Alors elle se changeait à nouveau, faisait tournoyer ses vêtements, dansait en sous-vêtements, trouvait que c’était parfaitement parfait mais pas totalement, et encore recommençait, en remettant les mêmes vêtements mais dans un ordre différent. Du lac nous parvenait le son saccadé des préparatifs, des rires, des cris, parfois des hurlements :

— Pas comme ça, l’orduu-uu-uuure ! disait l’écho de Papa.

— On va coule-eeeeeer ! lui répondait celui de l’Ordure.

— Arrête de gigote-ee-eeeer ! suppliait mon père.

— Santé-éééééé ! chantaient-ils en chœur.

Comme par enchantement, Maman trouvait les bons vêtements quelques minutes avant l’arrivée des invités, à chaque fois c’était vraiment bluffant. Le temps de repeindre ses lèvres, de peigner ses longs cils et elle accueillait les gens avec la grâce naturelle de celle qui s’est réveillée comme ça. Son allure parfaite aussi était un mensonge, mais quel splendide mensonge. En attendant que la nuit tombe, sur la terrasse drapée de blanc, les gens buvaient en se complimentant sur leur bronzage, leur tenue, leur épouse, et se félicitaient de ce temps incroyable dont pourtant ils n’étaient pas responsables. Mademoiselle Superfétatoire, habillée d’un collier en piécettes sur-mesure, déambulait entre les convives avec snobisme, et n’hésitait pas à picorer des bouts de seiche grillés en éclaboussant d’huile d’olive les pantalons trop proches d’elle. Puis, lorsque le dernier quartier ensoleillé disparaissait derrière le sommet de la montagne, Bojangles retentissait, porté dans l’atmosphère par la voix douce et chaude de Nina Simone et l’écho de son piano.
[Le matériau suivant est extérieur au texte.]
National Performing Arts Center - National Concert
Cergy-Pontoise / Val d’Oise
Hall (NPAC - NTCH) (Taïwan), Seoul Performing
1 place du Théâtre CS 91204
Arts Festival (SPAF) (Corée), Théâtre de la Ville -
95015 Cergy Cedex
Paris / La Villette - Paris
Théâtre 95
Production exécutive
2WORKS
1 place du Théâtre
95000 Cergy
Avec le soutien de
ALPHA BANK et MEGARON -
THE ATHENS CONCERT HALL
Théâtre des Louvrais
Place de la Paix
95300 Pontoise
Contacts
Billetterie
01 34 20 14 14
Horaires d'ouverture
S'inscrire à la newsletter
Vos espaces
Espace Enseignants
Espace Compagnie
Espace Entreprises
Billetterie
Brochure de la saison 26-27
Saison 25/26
C’était tellement beau que tout le monde se taisait pour regarder Maman pleurer en silence. D’une main, j’essuyais ses larmes, et de l’autre je tenais les siennes. C’est souvent dans ses yeux que je voyais les premiers feux exploser après le sifflement du décollage. Les premiers bouquets dispersant leurs couleurs dans le ciel prenaient la direction opposée en se reflétant dans le lac. Ces feux d’artifice siamois laissaient tout le monde bouche bée, pantois, puis, petit à petit, les applaudissements se faisaient entendre ; timides comme des clapotis au départ pour ne rien troubler, ils ne cessaient de s’amplifier pour se mêler avec les pétarades colorées. Ça grondait, ça claquait, ça crépitait, ça s’effilochait doucement avant de repartir de plus belle. Au dernier coup de canon, celui qui filait le plus haut, le plus loin, le plus fort, lorsque les paillettes de feu se dispersaient en tombant lentement vers la couverture étoilée du lac, Maman me susurrait :

— He jumped so high, he jumped so high, then he lightly touched down.

Alors nous allions danser.

4

— Ne me dites pas que vous allez encore travailler ! Mais vous allez vous tuer à la tâche, mon pauvre ami ! Quel jour sommes-nous ? avait-elle gémi avant de délaisser son oreiller pour m’agripper.